Could you switch "frame" to "coordinate system" in the entries from their start through the line containing "0.576951, -0.749327, 1.534160]]", keeping everything else unchanged and leaving the pictures out?

* Supplied material

::::

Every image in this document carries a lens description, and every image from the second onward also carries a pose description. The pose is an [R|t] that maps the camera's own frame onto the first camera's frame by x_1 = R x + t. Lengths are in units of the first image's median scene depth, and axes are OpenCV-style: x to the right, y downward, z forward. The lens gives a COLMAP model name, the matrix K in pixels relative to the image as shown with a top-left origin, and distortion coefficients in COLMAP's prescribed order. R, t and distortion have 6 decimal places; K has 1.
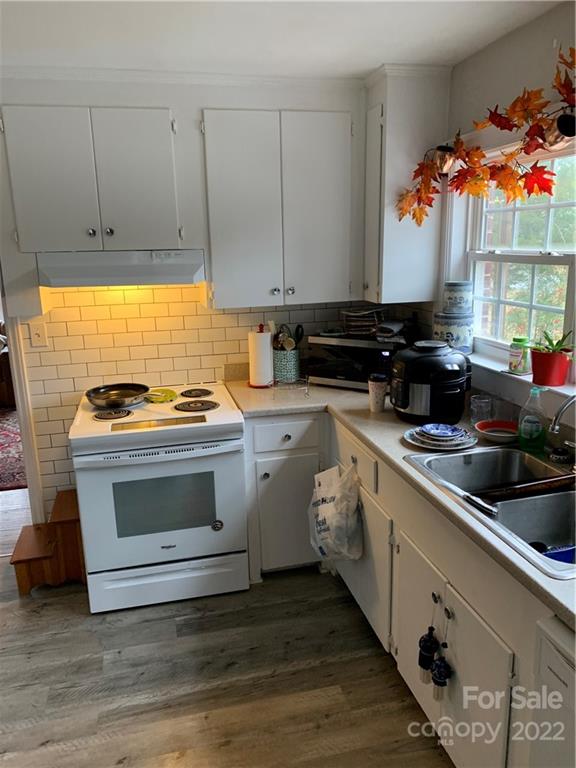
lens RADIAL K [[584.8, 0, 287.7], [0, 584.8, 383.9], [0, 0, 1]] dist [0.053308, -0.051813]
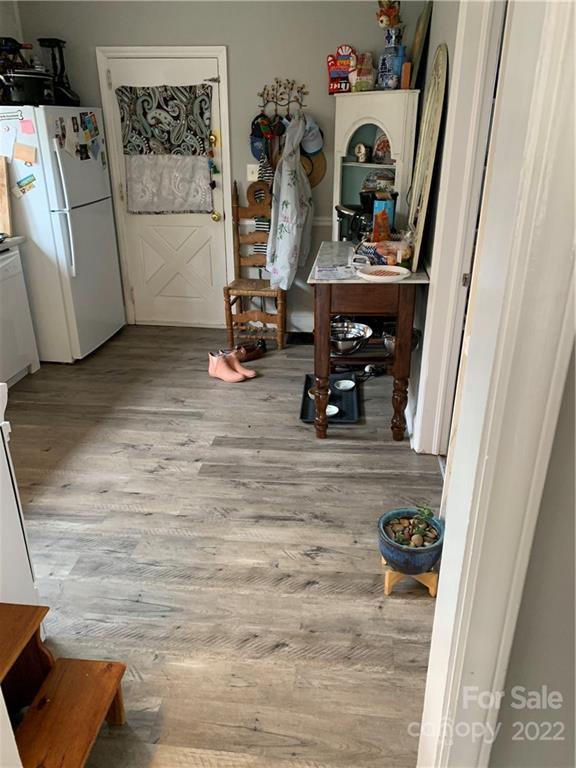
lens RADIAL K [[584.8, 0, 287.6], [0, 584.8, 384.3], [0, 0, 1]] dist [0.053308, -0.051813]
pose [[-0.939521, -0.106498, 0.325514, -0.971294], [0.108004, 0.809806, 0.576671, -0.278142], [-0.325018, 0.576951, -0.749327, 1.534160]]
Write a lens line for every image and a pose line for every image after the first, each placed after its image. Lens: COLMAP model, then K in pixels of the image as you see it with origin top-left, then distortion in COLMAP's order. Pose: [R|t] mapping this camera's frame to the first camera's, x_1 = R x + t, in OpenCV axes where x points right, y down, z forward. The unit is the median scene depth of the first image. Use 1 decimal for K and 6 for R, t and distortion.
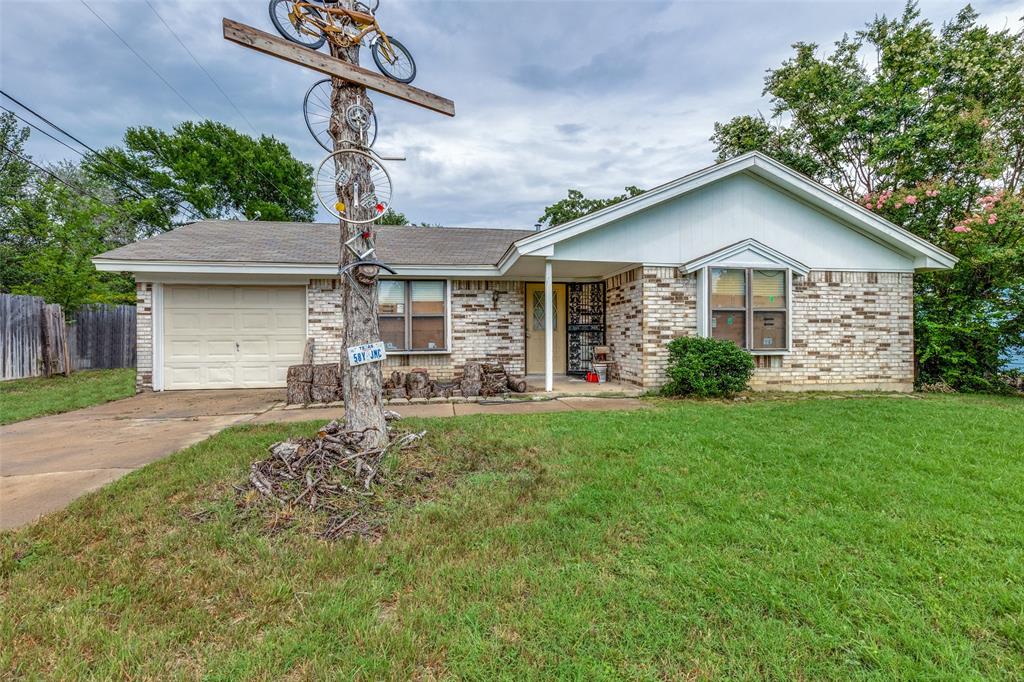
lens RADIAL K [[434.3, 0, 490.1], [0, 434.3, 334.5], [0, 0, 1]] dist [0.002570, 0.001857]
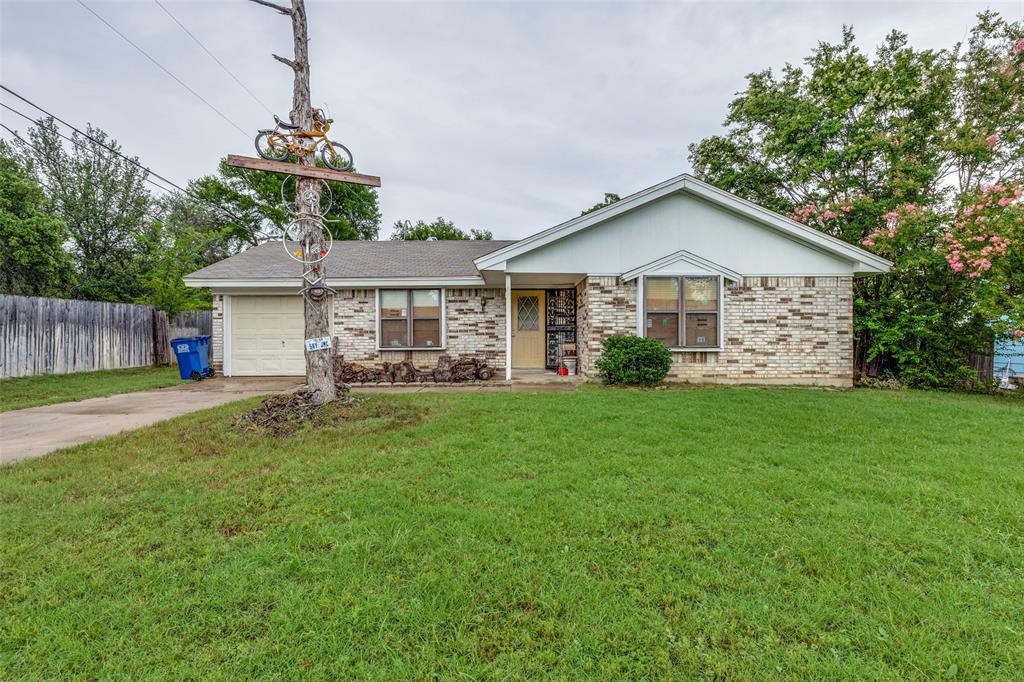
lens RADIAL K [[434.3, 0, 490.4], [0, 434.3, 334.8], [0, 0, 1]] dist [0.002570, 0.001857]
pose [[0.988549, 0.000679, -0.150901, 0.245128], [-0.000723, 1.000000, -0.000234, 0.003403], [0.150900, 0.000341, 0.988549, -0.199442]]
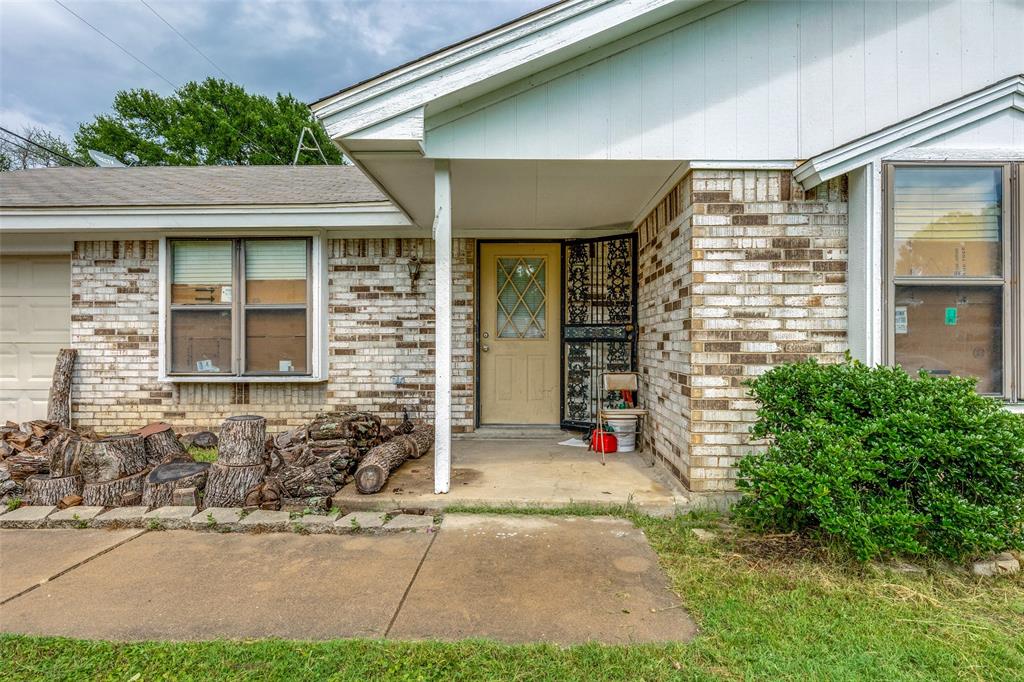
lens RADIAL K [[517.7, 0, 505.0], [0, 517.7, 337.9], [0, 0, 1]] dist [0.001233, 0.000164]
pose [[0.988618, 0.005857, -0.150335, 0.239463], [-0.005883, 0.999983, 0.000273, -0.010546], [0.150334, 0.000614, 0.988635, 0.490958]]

::::

* Answer below
Every image in this document carries a lens description, and every image from the second onward also carries a pose description. The pose is an [R|t] that maps the camera's own coordinate system onto the first camera's coordinate system by x_1 = R x + t. Lengths are in units of the first image's median scene depth, and axes are OpenCV-style: x to the right, y downward, z forward. The lens gives a COLMAP model name, the matrix K in pixels relative to the image as shown with a top-left origin, and distortion coefficients in COLMAP's prescribed order. R, t and distortion have 6 decimal places; K has 1.
lens RADIAL K [[584.8, 0, 287.7], [0, 584.8, 383.9], [0, 0, 1]] dist [0.053308, -0.051813]
lens RADIAL K [[584.8, 0, 287.6], [0, 584.8, 384.3], [0, 0, 1]] dist [0.053308, -0.051813]
pose [[-0.939521, -0.106498, 0.325514, -0.971294], [0.108004, 0.809806, 0.576671, -0.278142], [-0.325018, 0.576951, -0.749327, 1.534160]]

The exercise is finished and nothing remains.